Hydrocephalus post SAH is the effect of blood filling the ventricles , I learnt that the bigger the bleed the more likely that hydro will occur because the ventricles are overwhelmed and shut down to protect from this nasty red stuff. But they can repair and reboot and not everybody needs a shunt. My understanding from my team is that the actual bleed pretty much stems itself straight away because of the brain pressure that is naturally exerted but the problem is the amount of the blood released when it first happens and where it is and these factors are the best indicators of what the ventricles do in the long term.

Victoria is right that the effect of the hydrocephalus can add to the complications of recovering from a brain bleed. We basically had our brains squeezed in addition to bleeding and I found sudden movements an issue and dizziness. I am going to presume you have been checked out and that there is no issues so I think if you can it's trying to accept the limitations for now and see what tomorrow brings.

Make little adjustments maybe to compensate. I know for instance I need to take a stick if I am walking, but hey I can walk.

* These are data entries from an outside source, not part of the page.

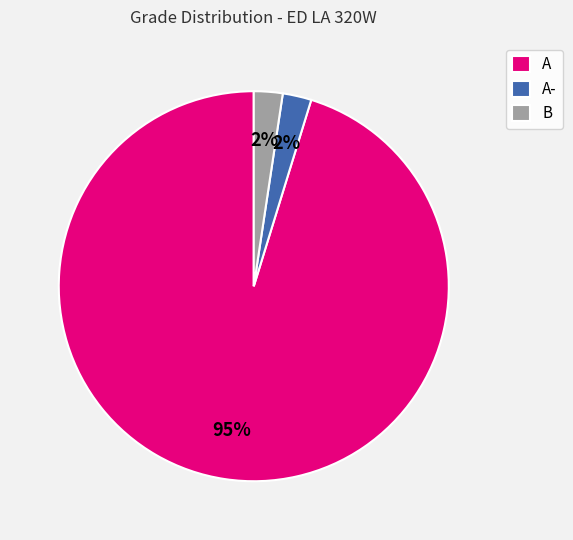

Between A and A-, which is larger?

A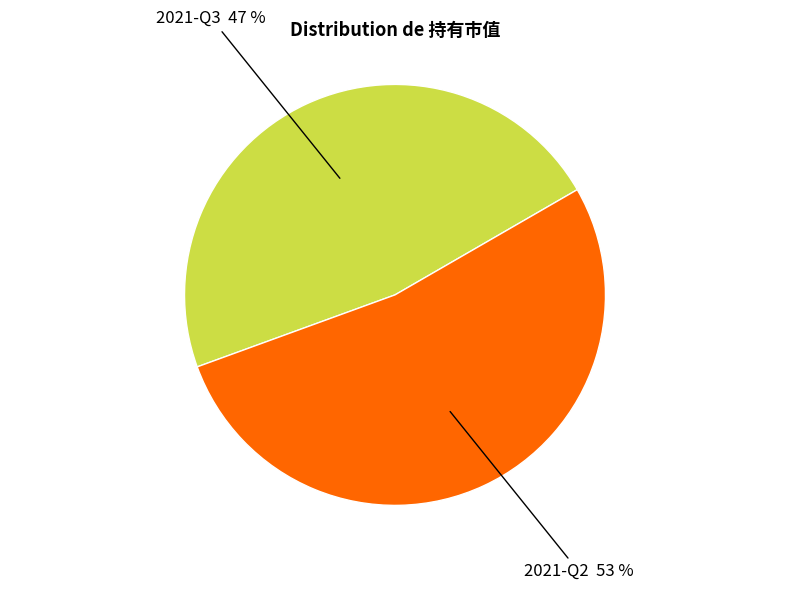

How many segments does this pie chart have?

2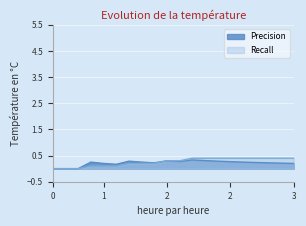

Count the number of data series in this chart.

2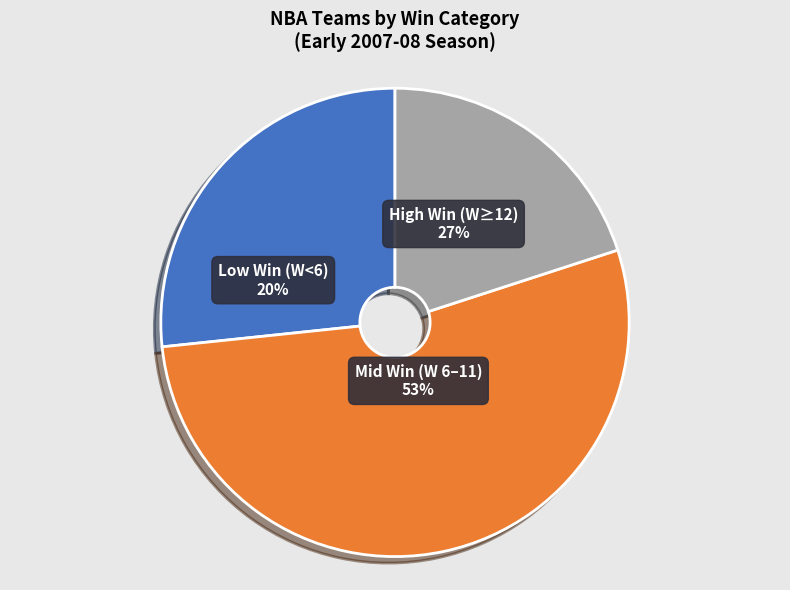

Is it true that Miami Heat is 13% of the pie?

False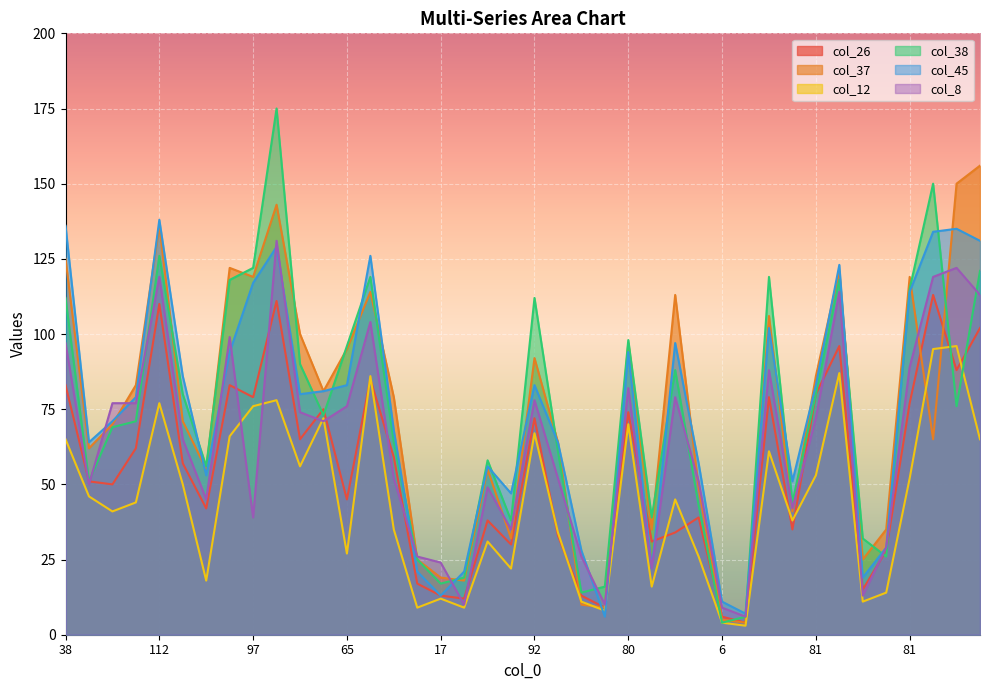

Does the chart display data point markers on the line(s)?

No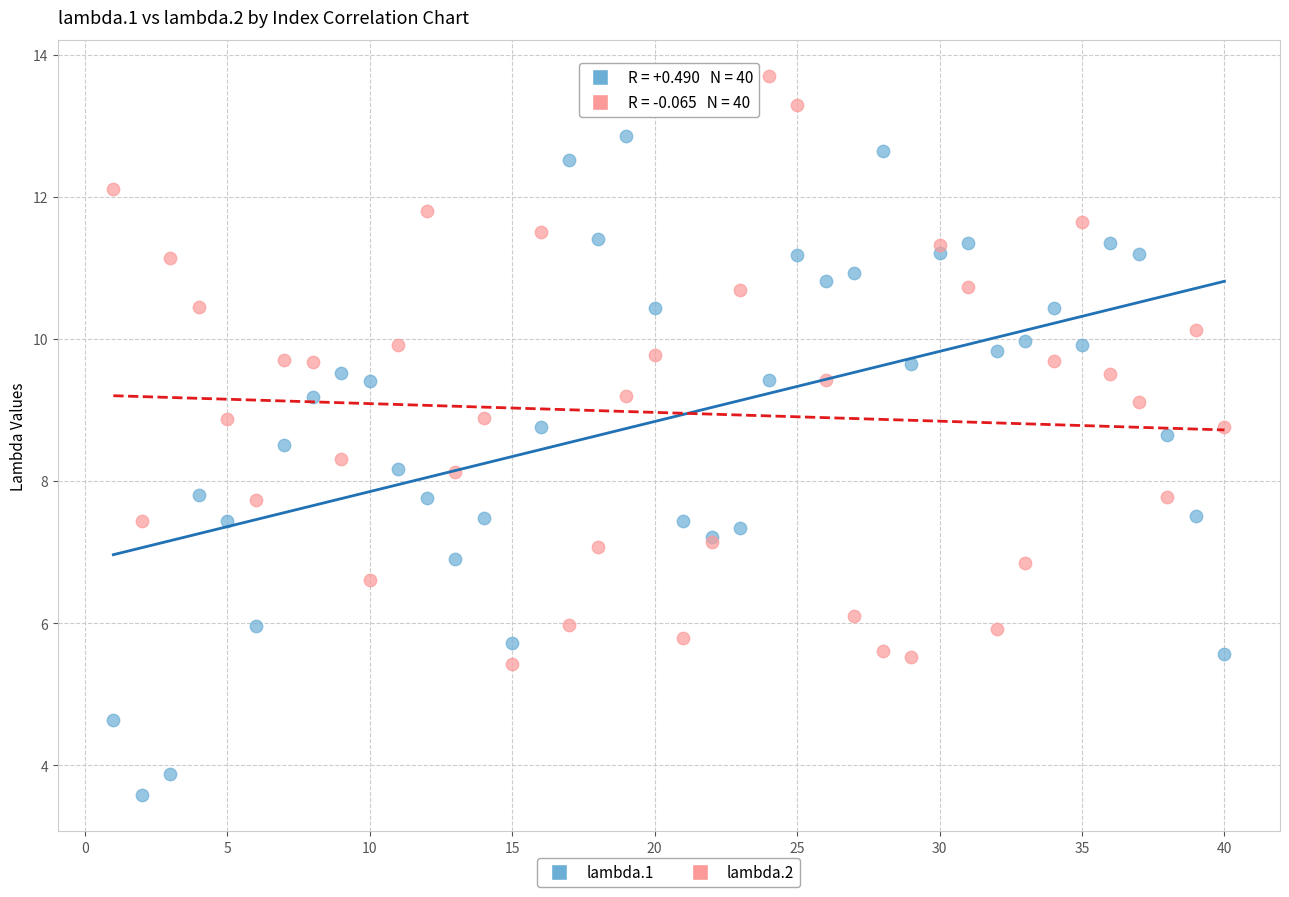

What is the X range (max minus min) for the scatter plot?

39.0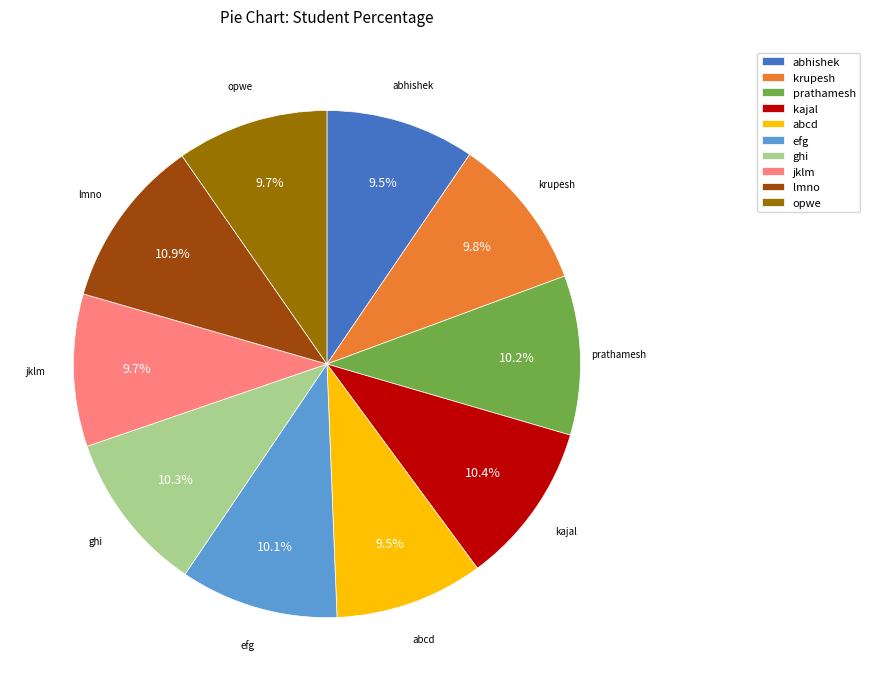

Approximately how many times larger is the value at jklm compared to kajal?

0.9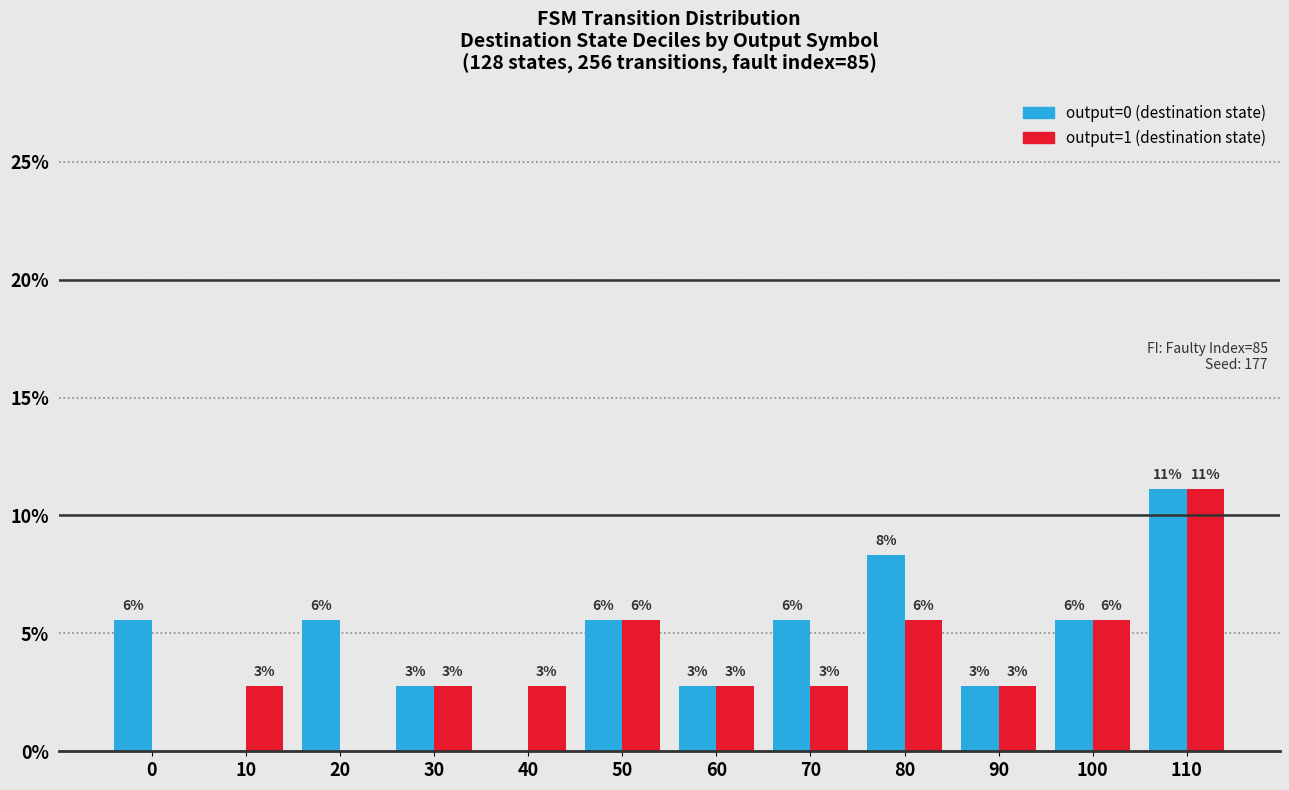

Does the chart contain stacked bars?

No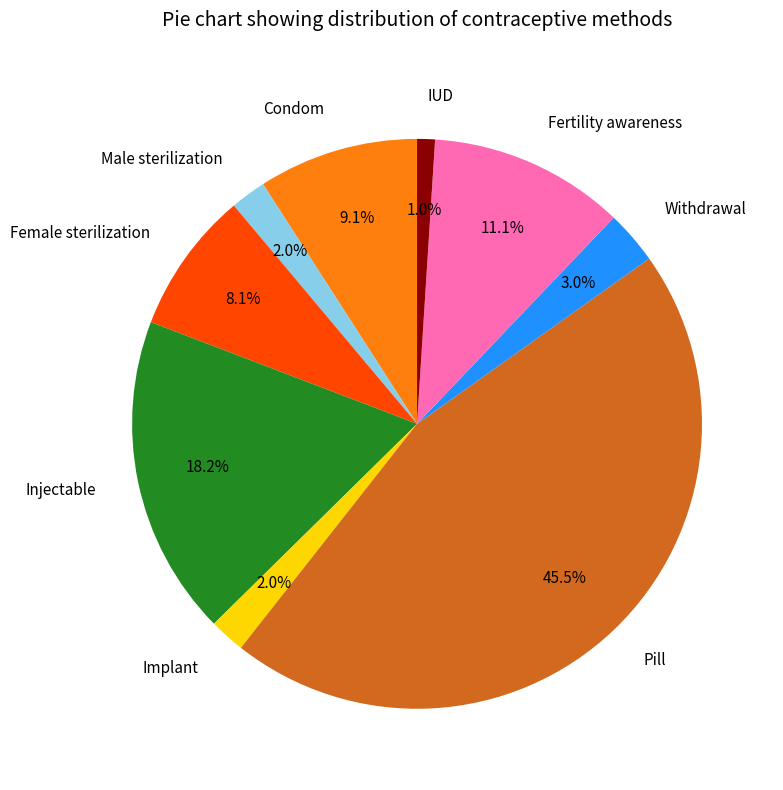

Is Implant the majority of the pie?

No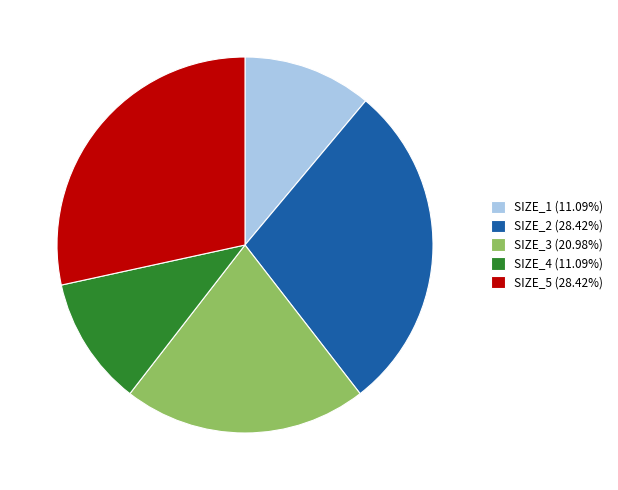

Approximately how many times larger is the value at SIZE_1 (11.09%) compared to SIZE_4 (11.09%)?

1.0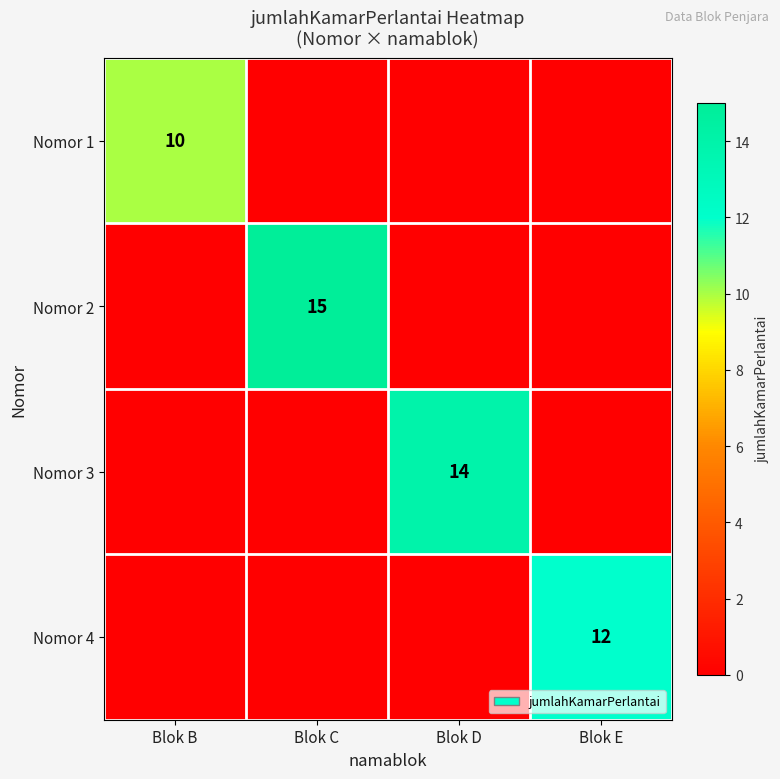

Is it true that Nomor 3 equals 20 at Blok D?

False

I do fall over occasionally and try and tuck and roll but don't always manage it. I never stand up quickly especially from lying down. I never spin round or turn quickly any more and I miss dancing. I don't bend my head down for long ever and don't tip my head back at hairdressers. I go slow. The school playgrounds is intense , I wear sunglasses whatever the weather and ear plugs on bad days. So find things that help you and track the small improvements.